4. Auburn will miss the first tackle
Unless Antonio Coleman or Josh Bynes was tackling, this was painfully true. A single white jersey usually meant broken ankles and broken tackles.

Now, we also gave up yards because we bit real hard on West Virginia's option attack, but I think we had to because of #2 and #4 - they boil down to not controlling the line of scrimmage and not tackling. This defense is simply not performing its fundamental duties. Against teams that have a pulse*, they will lose a battle that our offense can not win in a single half. Against effective running teams, the defense is going to get romped on. LSU snockered us, Arkansas embarassed us, West Virginia leveled the dental playing field, and I don't need to remind anyone here that the two most effective running teams left on our schedule constitute Amen Corner.


Special Teams
God bless you, kick return game

If there's any one unit we needed to flourish, it was the kick return game. And by God it was electrifying! Hat's off to you, Fannin and Davis.
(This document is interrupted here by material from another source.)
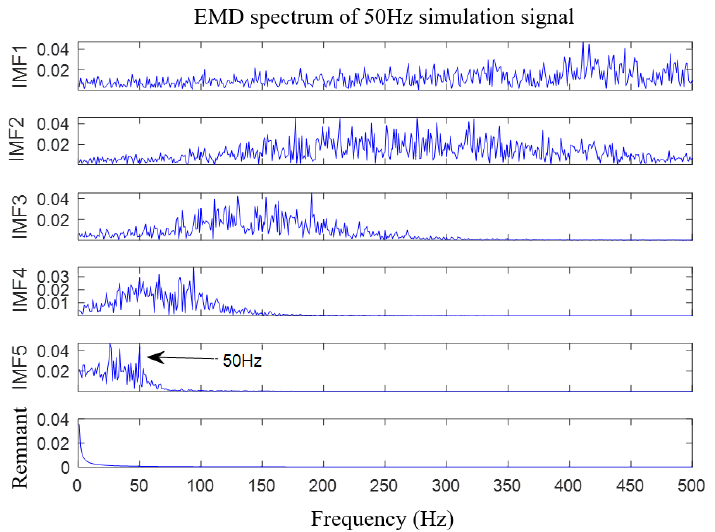
Figure 9. The processing results of the original noisy signals.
The rest of the special teaming was largely irrelevant. Durst was phenomenally unlucky on the bounce, but the defense didn't exactly make it matter. Likewise, Byrum didn't exactly contribute to the loss with his hook.

The return game, though - wow!


Coaching
for want of a kingdom, a space heater was lost


Tommy Tuberville is livid.

In what was surely the most enlightening bit of in-game commentary that I will ever hear, the ESPN commentators pointed out that our sideline heaters were off. Deliberately. As in, you're gonna be cold until you play like men. I'll buy you a coke if you can tell me the last time Tommy Tuberville - or any other Auburn coach - was so clearly furious and resorted to such means as hypothermia to motivate his team. Or even needed to.
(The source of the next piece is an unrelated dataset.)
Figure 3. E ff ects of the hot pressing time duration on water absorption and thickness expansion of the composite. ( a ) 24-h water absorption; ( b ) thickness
What do you make of it? Tuberville's been cool as a cucumber for as long as I can remember, even in the midst of humiliating, soul-crushing defeat. And now this?



Auburn tigers, please, someone disabuse me of the notion that if we can handle UT-Martin, we will lose seven games this year.

War Damn Eagle, always.




* In 2008, "having a pulse" means you are Vanderbilt, Arkansas, Tennessee if they had a quarterback or an offense that by many accounts came into this game in worse shape than ours.